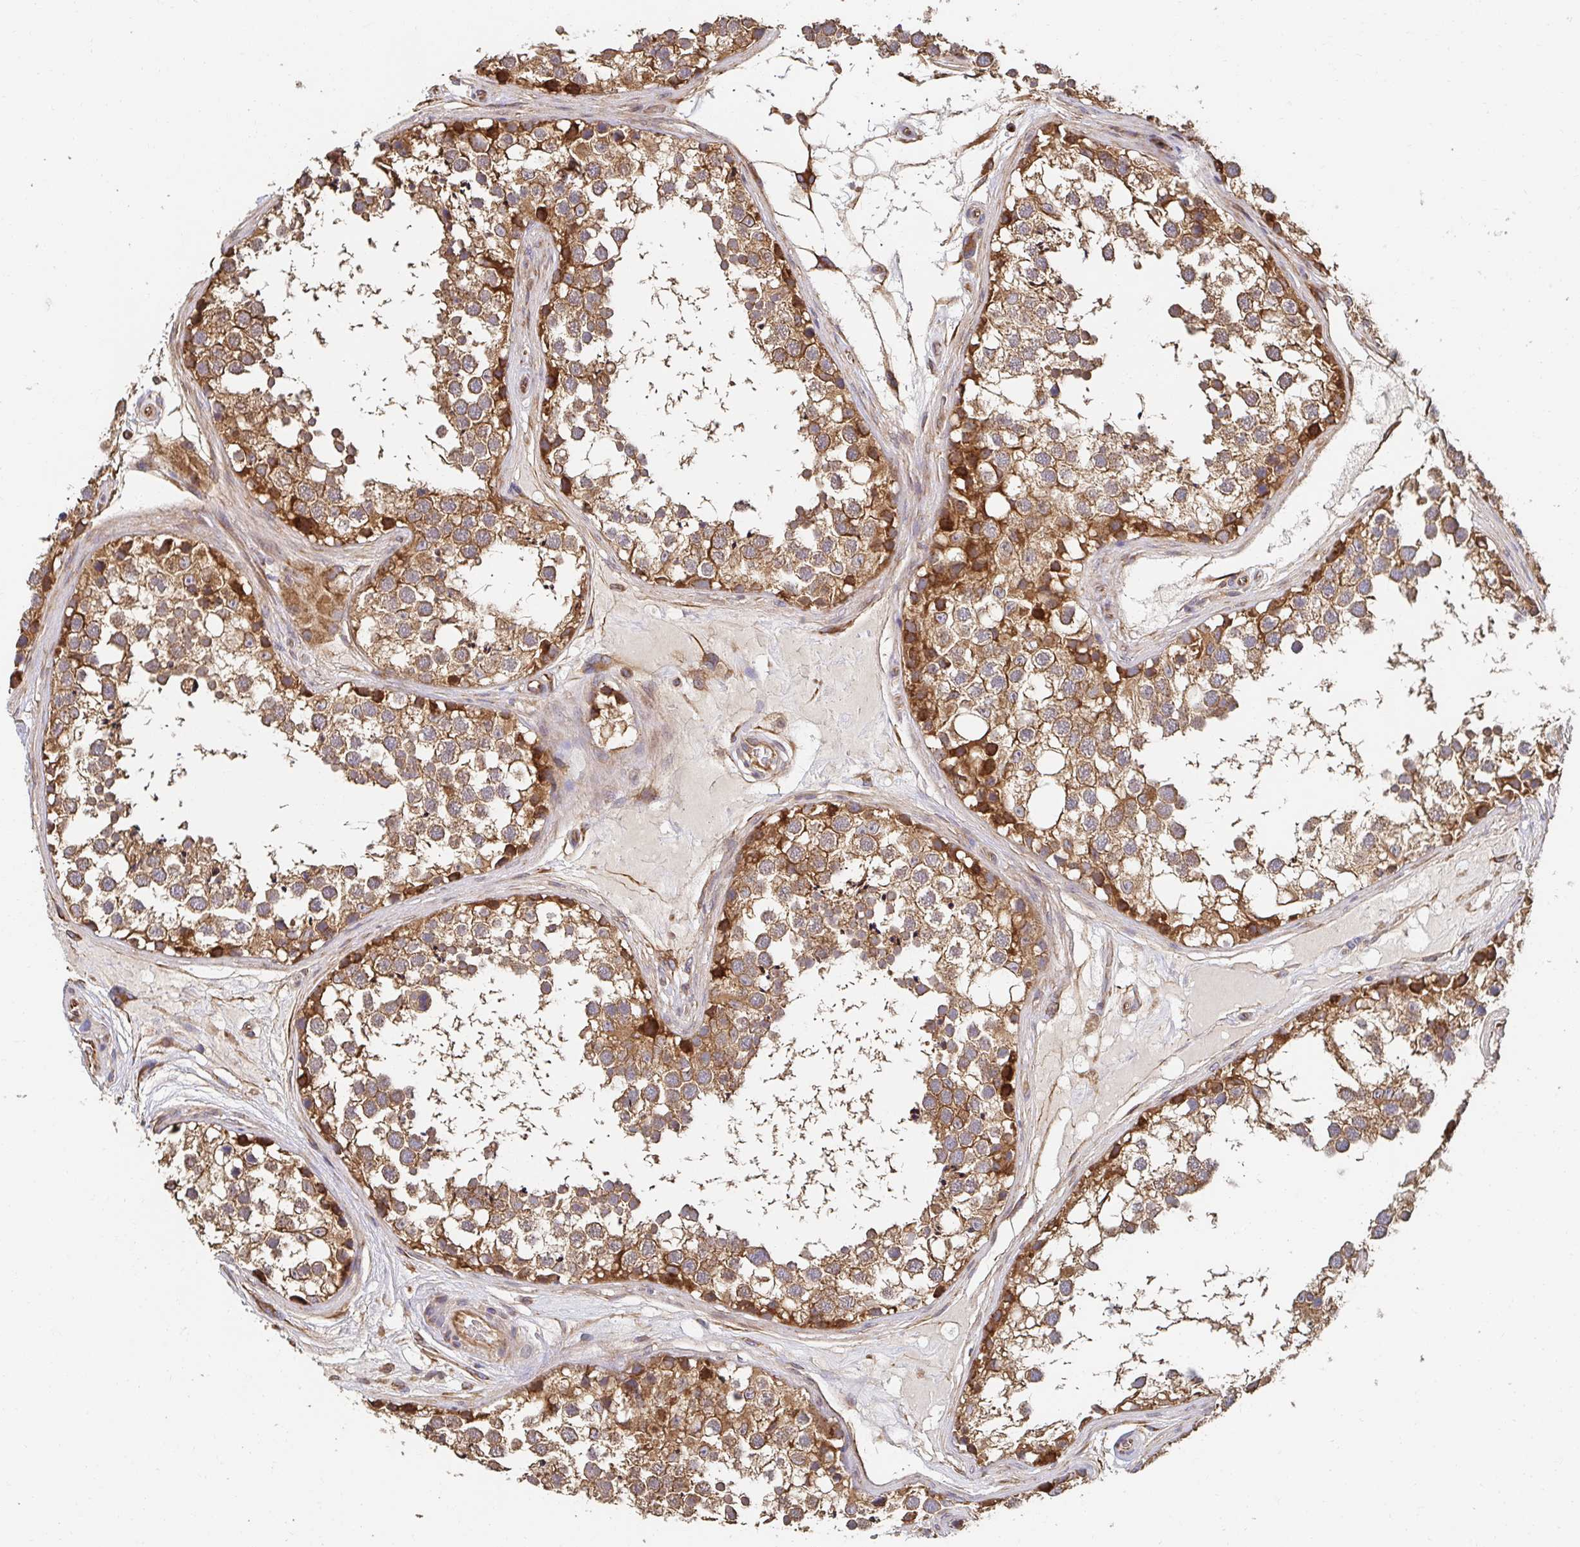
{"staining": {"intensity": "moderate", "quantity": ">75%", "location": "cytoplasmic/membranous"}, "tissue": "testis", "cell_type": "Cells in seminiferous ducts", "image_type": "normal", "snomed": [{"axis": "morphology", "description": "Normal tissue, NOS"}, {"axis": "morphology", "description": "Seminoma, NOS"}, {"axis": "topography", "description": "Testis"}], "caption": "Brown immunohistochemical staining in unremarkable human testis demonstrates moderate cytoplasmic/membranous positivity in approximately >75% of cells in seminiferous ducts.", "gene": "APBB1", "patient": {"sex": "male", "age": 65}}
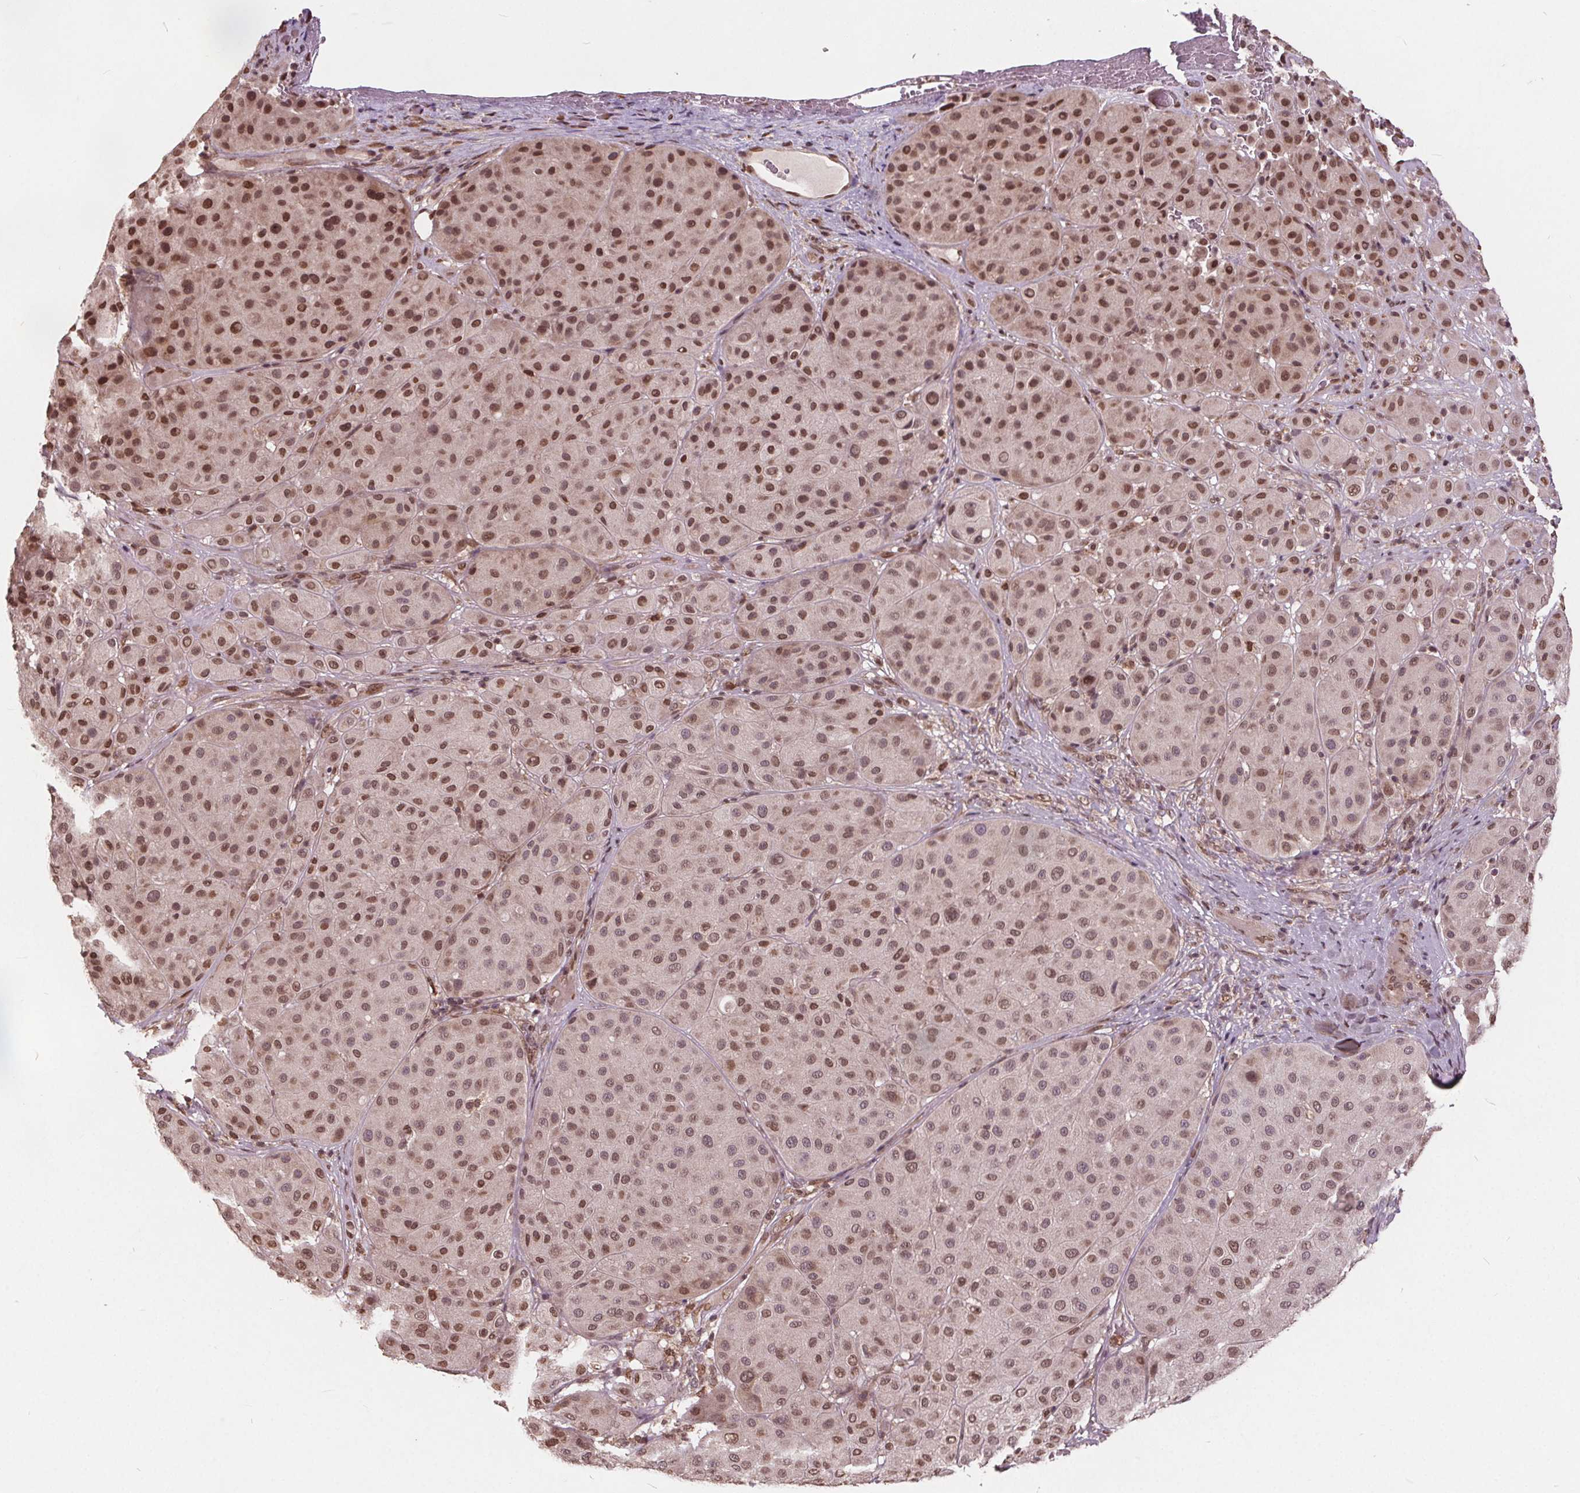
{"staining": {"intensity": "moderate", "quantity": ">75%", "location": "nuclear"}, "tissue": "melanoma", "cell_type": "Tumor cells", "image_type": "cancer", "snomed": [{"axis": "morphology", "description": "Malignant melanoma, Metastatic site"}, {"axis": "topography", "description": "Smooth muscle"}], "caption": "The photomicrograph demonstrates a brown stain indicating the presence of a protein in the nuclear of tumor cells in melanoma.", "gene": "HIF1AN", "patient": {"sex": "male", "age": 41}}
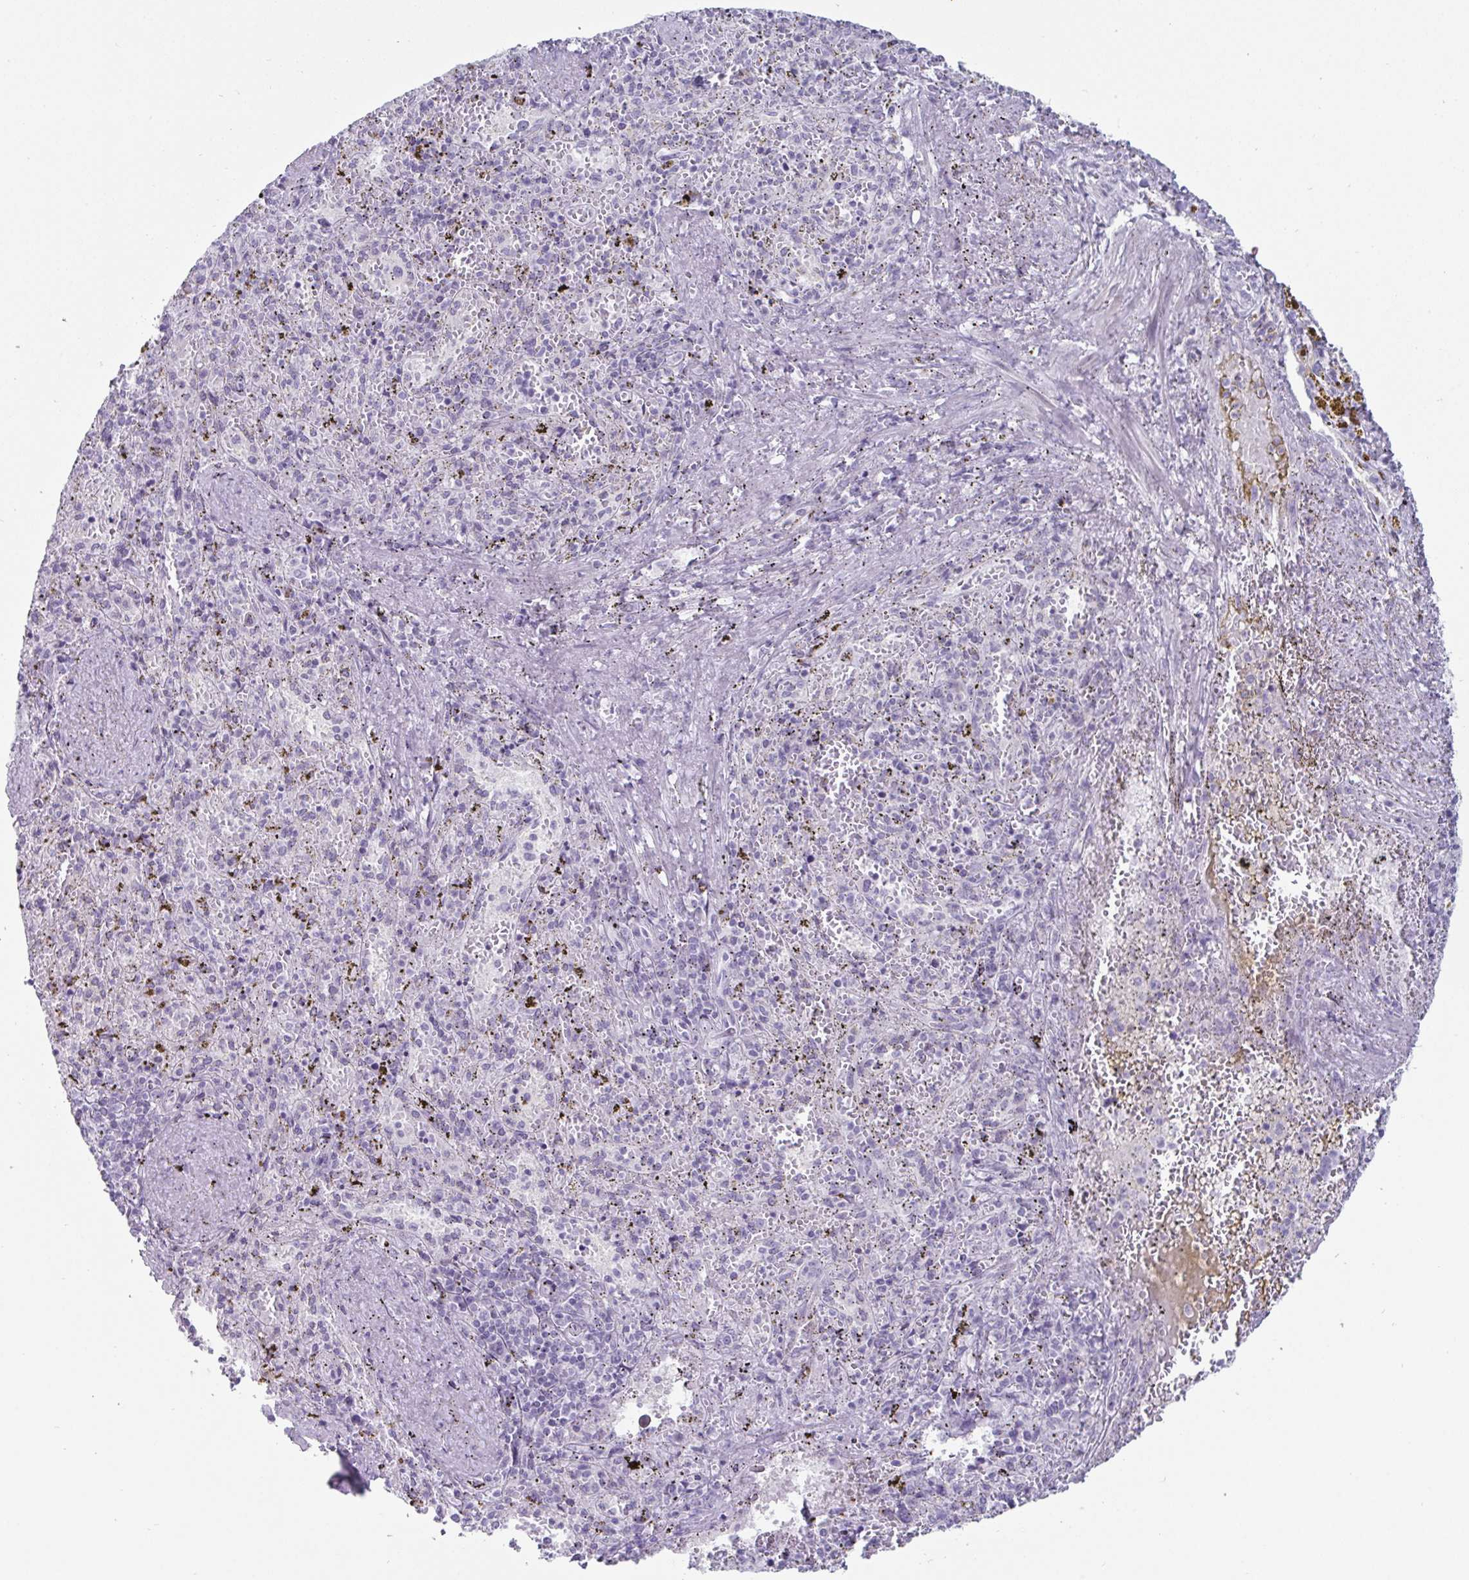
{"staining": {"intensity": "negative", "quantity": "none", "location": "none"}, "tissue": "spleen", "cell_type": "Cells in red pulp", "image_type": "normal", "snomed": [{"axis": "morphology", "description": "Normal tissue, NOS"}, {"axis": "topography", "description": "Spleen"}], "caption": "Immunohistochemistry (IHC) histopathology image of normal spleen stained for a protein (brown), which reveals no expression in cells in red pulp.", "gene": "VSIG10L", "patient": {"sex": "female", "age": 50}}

###

* [What you need to do]: Starting at the first line of the listing above, write out each line exactly and nothing else until you reach the line containing "photomicrograph demonstrates a", which is included as well; omit all pictures.

* [Response area]:
{"staining": {"intensity": "moderate", "quantity": ">75%", "location": "cytoplasmic/membranous"}, "tissue": "testis", "cell_type": "Cells in seminiferous ducts", "image_type": "normal", "snomed": [{"axis": "morphology", "description": "Normal tissue, NOS"}, {"axis": "morphology", "description": "Seminoma, NOS"}, {"axis": "topography", "description": "Testis"}], "caption": "Brown immunohistochemical staining in unremarkable human testis demonstrates moderate cytoplasmic/membranous positivity in approximately >75% of cells in seminiferous ducts.", "gene": "APBB1", "patient": {"sex": "male", "age": 65}}
{"staining": {"intensity": "moderate", "quantity": ">75%", "location": "nuclear"}, "tissue": "melanoma", "cell_type": "Tumor cells", "image_type": "cancer", "snomed": [{"axis": "morphology", "description": "Malignant melanoma, Metastatic site"}, {"axis": "topography", "description": "Smooth muscle"}], "caption": "The photomicrograph demonstrates a brown stain indicating the presence of a protein in the nuclear of tumor cells in melanoma.", "gene": "HIF1AN", "patient": {"sex": "male", "age": 41}}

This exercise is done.